Colloque, 10 mai 2017

Absence de frontières et atteinte de la liberté dans «La vie sexuelle de Catherine M.»

Ann-Elisabeth Pilote
couverture
Femmes ingouvernables: corps et communauté en culture populaire, événement organisé par Joyce Baker et Fanie Demeule

«Dans La vie sexuelle de Catherine M., le personnage n’aura aucun scrupule à dépasser l’espace et le nombre pour trouver sa liberté dans l’exercice de sa sexualité.

La permissivité, plutôt que la transgression, dans ses relations et ses fantasmes, est un passage par lequel Catherine atteint le plaisir d’être libre et dans lequel elle fait preuve, dans sa grande passivité, d’agentivité.

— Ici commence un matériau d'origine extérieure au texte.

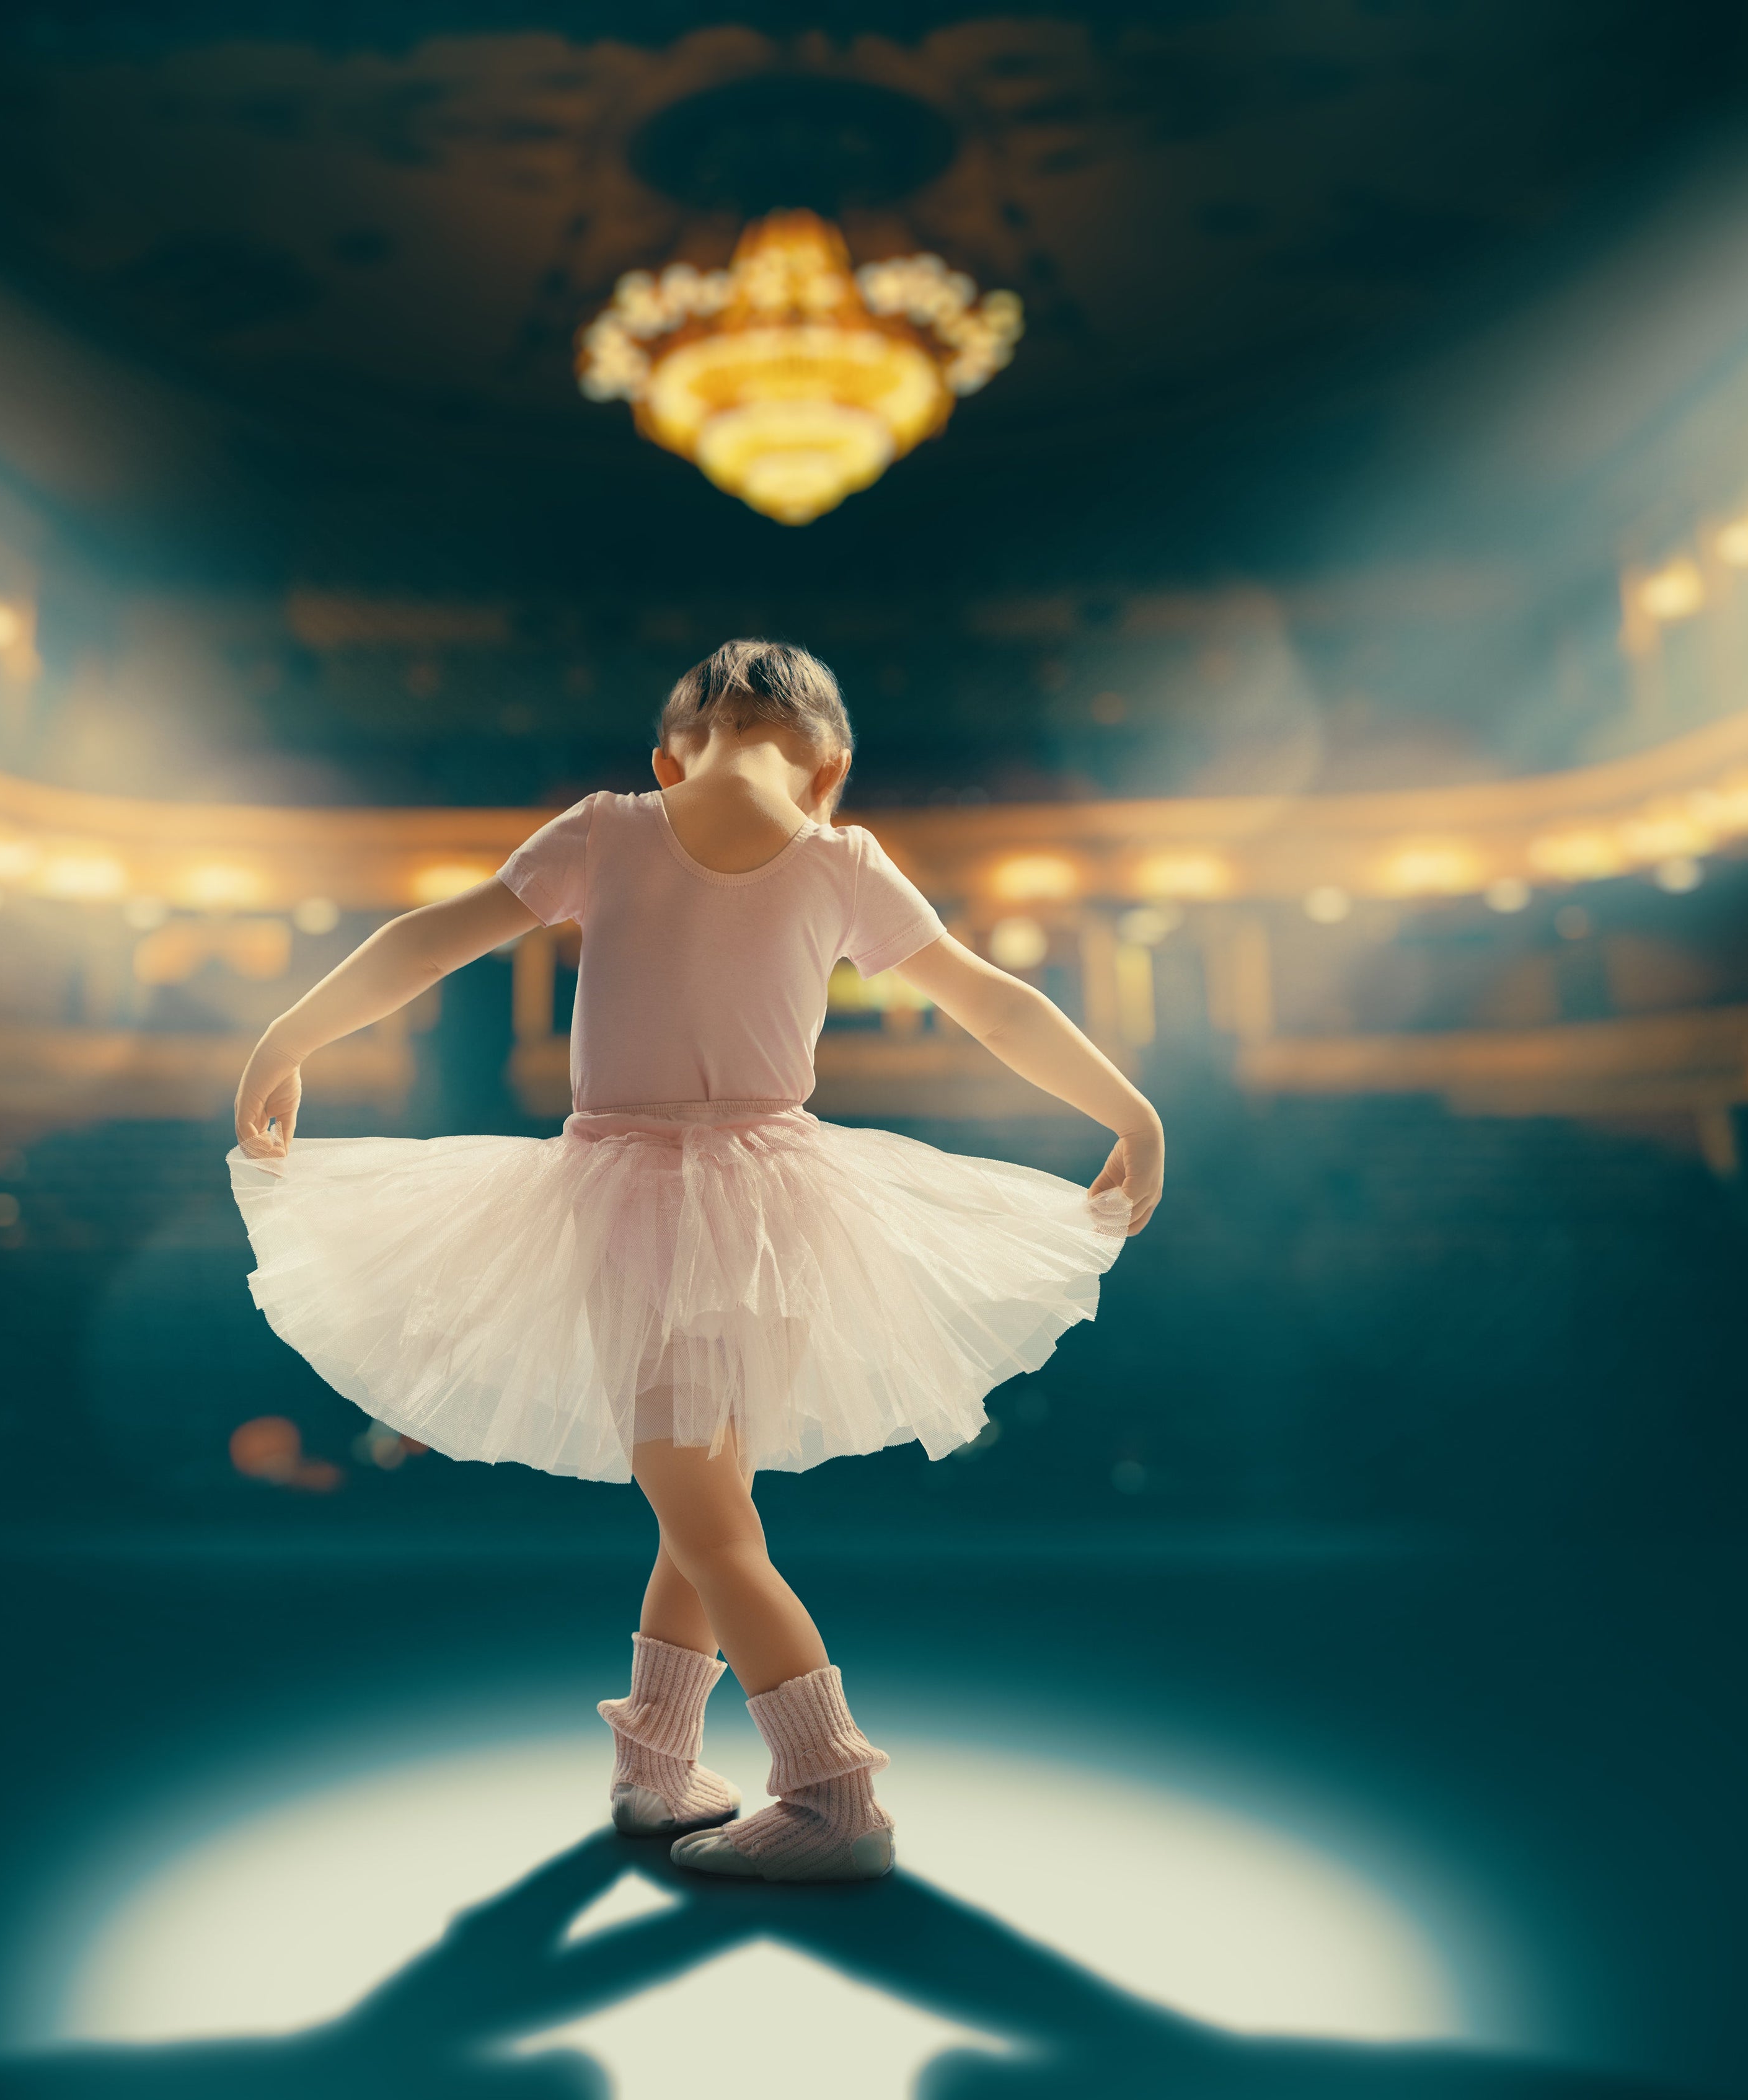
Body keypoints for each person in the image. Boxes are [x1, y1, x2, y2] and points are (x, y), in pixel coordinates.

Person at [230, 640, 1163, 1884]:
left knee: (707, 1510)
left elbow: (428, 939)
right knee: (709, 1496)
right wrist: (1130, 1109)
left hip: (629, 1196)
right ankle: (657, 1765)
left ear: (673, 747)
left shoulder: (611, 825)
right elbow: (995, 1002)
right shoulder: (844, 856)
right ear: (827, 765)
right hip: (786, 1204)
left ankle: (834, 1793)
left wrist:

Par le récit, elle a la possibilité de se voir aller très loin dans ses diverses pratiques sexuelles. Ce retour lui donne l’occasion de tenir un discours et d’apporter une subjectivité particulière sur son vécu. Dans son explication, “comment et pourquoi”, l’utopie proposée par Catherine Millet est celle d’un monde dans lequel on ferait preuve d’une très grande ouverture face aux diverses pratiques sexuelles et où on pourrait “baiser dans le hall d’une gare” dans qu’aucun passant ne s’en offusque.»